Collected data entries
◇ ◇ ◇

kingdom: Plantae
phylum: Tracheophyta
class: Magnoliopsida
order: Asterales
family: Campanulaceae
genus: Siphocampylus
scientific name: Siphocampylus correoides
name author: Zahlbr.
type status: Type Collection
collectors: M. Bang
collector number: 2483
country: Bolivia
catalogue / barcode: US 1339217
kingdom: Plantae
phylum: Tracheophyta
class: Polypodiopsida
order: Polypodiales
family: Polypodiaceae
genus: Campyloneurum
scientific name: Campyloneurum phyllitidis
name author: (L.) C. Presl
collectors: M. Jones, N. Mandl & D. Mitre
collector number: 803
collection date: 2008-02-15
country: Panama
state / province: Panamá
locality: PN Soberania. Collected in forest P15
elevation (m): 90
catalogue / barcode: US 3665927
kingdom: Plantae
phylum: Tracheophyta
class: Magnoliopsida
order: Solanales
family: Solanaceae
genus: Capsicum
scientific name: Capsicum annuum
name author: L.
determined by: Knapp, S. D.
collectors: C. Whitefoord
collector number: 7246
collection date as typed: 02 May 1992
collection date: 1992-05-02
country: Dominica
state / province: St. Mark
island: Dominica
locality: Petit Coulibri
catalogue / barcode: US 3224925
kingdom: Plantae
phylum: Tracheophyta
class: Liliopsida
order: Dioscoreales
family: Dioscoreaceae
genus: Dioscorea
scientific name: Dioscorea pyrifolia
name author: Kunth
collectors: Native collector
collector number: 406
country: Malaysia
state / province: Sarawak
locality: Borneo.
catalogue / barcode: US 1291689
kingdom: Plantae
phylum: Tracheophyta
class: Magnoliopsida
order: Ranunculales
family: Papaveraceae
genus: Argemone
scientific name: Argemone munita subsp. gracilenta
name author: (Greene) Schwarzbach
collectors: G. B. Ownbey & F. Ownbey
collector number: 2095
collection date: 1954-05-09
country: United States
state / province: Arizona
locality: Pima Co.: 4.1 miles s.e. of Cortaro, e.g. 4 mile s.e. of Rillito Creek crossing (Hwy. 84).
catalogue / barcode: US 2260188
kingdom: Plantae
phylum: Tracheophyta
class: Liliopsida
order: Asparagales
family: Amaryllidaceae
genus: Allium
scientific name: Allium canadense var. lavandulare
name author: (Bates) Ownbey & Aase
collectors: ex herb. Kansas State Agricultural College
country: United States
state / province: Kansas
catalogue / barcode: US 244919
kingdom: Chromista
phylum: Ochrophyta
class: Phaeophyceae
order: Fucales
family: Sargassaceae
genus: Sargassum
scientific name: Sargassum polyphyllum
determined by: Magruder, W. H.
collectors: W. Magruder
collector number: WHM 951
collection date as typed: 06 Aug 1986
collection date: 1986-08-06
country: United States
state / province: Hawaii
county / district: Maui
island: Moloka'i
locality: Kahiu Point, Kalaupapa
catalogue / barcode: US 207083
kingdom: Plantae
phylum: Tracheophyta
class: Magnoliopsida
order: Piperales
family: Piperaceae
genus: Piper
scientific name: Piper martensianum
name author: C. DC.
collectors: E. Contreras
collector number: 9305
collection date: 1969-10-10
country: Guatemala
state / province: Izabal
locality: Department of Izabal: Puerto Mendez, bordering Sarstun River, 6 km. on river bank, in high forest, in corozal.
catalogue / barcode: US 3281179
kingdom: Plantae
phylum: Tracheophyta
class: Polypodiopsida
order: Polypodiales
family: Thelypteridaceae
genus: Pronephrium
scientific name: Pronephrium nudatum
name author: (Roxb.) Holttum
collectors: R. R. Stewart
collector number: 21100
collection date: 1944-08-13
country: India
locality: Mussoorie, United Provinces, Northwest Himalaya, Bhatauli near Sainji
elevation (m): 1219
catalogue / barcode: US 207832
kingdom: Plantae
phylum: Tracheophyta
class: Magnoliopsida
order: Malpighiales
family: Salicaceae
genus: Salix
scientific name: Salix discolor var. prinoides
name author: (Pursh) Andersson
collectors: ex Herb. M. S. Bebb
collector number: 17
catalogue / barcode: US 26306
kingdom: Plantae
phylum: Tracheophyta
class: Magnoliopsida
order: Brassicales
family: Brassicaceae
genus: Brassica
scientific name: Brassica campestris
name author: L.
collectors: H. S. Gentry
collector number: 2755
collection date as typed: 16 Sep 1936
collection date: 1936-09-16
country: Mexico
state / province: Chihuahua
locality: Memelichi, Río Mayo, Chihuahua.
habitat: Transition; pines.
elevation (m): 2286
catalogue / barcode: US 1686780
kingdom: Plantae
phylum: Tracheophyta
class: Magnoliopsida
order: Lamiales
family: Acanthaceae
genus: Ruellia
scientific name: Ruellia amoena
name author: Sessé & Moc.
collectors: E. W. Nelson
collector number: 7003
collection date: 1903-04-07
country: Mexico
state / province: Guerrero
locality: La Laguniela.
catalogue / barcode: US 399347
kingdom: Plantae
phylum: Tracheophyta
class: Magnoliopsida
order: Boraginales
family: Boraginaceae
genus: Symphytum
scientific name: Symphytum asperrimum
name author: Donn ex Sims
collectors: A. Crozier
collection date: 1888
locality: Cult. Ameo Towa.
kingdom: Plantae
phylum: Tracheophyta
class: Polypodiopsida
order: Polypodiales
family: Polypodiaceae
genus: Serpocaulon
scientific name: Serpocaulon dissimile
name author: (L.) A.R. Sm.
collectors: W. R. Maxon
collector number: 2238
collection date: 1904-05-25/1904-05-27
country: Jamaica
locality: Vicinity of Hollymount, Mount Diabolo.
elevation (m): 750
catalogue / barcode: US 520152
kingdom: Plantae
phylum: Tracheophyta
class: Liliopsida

◇ ◇ ◇

What is asked =>
Write out every line of the entries above, character for character, without leaving anything out.

Response for this exercise =>
kingdom: Plantae
phylum: Tracheophyta
class: Magnoliopsida
order: Asterales
family: Campanulaceae
genus: Siphocampylus
scientific name: Siphocampylus correoides
name author: Zahlbr.
type status: Type Collection
collectors: M. Bang
collector number: 2483
country: Bolivia
catalogue / barcode: US 1339217
kingdom: Plantae
phylum: Tracheophyta
class: Polypodiopsida
order: Polypodiales
family: Polypodiaceae
genus: Campyloneurum
scientific name: Campyloneurum phyllitidis
name author: (L.) C. Presl
collectors: M. Jones, N. Mandl & D. Mitre
collector number: 803
collection date: 2008-02-15
country: Panama
state / province: Panamá
locality: PN Soberania. Collected in forest P15
elevation (m): 90
catalogue / barcode: US 3665927
kingdom: Plantae
phylum: Tracheophyta
class: Magnoliopsida
order: Solanales
family: Solanaceae
genus: Capsicum
scientific name: Capsicum annuum
name author: L.
determined by: Knapp, S. D.
collectors: C. Whitefoord
collector number: 7246
collection date as typed: 02 May 1992
collection date: 1992-05-02
country: Dominica
state / province: St. Mark
island: Dominica
locality: Petit Coulibri
catalogue / barcode: US 3224925
kingdom: Plantae
phylum: Tracheophyta
class: Liliopsida
order: Dioscoreales
family: Dioscoreaceae
genus: Dioscorea
scientific name: Dioscorea pyrifolia
name author: Kunth
collectors: Native collector
collector number: 406
country: Malaysia
state / province: Sarawak
locality: Borneo.
catalogue / barcode: US 1291689
kingdom: Plantae
phylum: Tracheophyta
class: Magnoliopsida
order: Ranunculales
family: Papaveraceae
genus: Argemone
scientific name: Argemone munita subsp. gracilenta
name author: (Greene) Schwarzbach
collectors: G. B. Ownbey & F. Ownbey
collector number: 2095
collection date: 1954-05-09
country: United States
state / province: Arizona
locality: Pima Co.: 4.1 miles s.e. of Cortaro, e.g. 4 mile s.e. of Rillito Creek crossing (Hwy. 84).
catalogue / barcode: US 2260188
kingdom: Plantae
phylum: Tracheophyta
class: Liliopsida
order: Asparagales
family: Amaryllidaceae
genus: Allium
scientific name: Allium canadense var. lavandulare
name author: (Bates) Ownbey & Aase
collectors: ex herb. Kansas State Agricultural College
country: United States
state / province: Kansas
catalogue / barcode: US 244919
kingdom: Chromista
phylum: Ochrophyta
class: Phaeophyceae
order: Fucales
family: Sargassaceae
genus: Sargassum
scientific name: Sargassum polyphyllum
determined by: Magruder, W. H.
collectors: W. Magruder
collector number: WHM 951
collection date as typed: 06 Aug 1986
collection date: 1986-08-06
country: United States
state / province: Hawaii
county / district: Maui
island: Moloka'i
locality: Kahiu Point, Kalaupapa
catalogue / barcode: US 207083
kingdom: Plantae
phylum: Tracheophyta
class: Magnoliopsida
order: Piperales
family: Piperaceae
genus: Piper
scientific name: Piper martensianum
name author: C. DC.
collectors: E. Contreras
collector number: 9305
collection date: 1969-10-10
country: Guatemala
state / province: Izabal
locality: Department of Izabal: Puerto Mendez, bordering Sarstun River, 6 km. on river bank, in high forest, in corozal.
catalogue / barcode: US 3281179
kingdom: Plantae
phylum: Tracheophyta
class: Polypodiopsida
order: Polypodiales
family: Thelypteridaceae
genus: Pronephrium
scientific name: Pronephrium nudatum
name author: (Roxb.) Holttum
collectors: R. R. Stewart
collector number: 21100
collection date: 1944-08-13
country: India
locality: Mussoorie, United Provinces, Northwest Himalaya, Bhatauli near Sainji
elevation (m): 1219
catalogue / barcode: US 207832
kingdom: Plantae
phylum: Tracheophyta
class: Magnoliopsida
order: Malpighiales
family: Salicaceae
genus: Salix
scientific name: Salix discolor var. prinoides
name author: (Pursh) Andersson
collectors: ex Herb. M. S. Bebb
collector number: 17
catalogue / barcode: US 26306
kingdom: Plantae
phylum: Tracheophyta
class: Magnoliopsida
order: Brassicales
family: Brassicaceae
genus: Brassica
scientific name: Brassica campestris
name author: L.
collectors: H. S. Gentry
collector number: 2755
collection date as typed: 16 Sep 1936
collection date: 1936-09-16
country: Mexico
state / province: Chihuahua
locality: Memelichi, Río Mayo, Chihuahua.
habitat: Transition; pines.
elevation (m): 2286
catalogue / barcode: US 1686780
kingdom: Plantae
phylum: Tracheophyta
class: Magnoliopsida
order: Lamiales
family: Acanthaceae
genus: Ruellia
scientific name: Ruellia amoena
name author: Sessé & Moc.
collectors: E. W. Nelson
collector number: 7003
collection date: 1903-04-07
country: Mexico
state / province: Guerrero
locality: La Laguniela.
catalogue / barcode: US 399347
kingdom: Plantae
phylum: Tracheophyta
class: Magnoliopsida
order: Boraginales
family: Boraginaceae
genus: Symphytum
scientific name: Symphytum asperrimum
name author: Donn ex Sims
collectors: A. Crozier
collection date: 1888
locality: Cult. Ameo Towa.
kingdom: Plantae
phylum: Tracheophyta
class: Polypodiopsida
order: Polypodiales
family: Polypodiaceae
genus: Serpocaulon
scientific name: Serpocaulon dissimile
name author: (L.) A.R. Sm.
collectors: W. R. Maxon
collector number: 2238
collection date: 1904-05-25/1904-05-27
country: Jamaica
locality: Vicinity of Hollymount, Mount Diabolo.
elevation (m): 750
catalogue / barcode: US 520152
kingdom: Plantae
phylum: Tracheophyta
class: Liliopsida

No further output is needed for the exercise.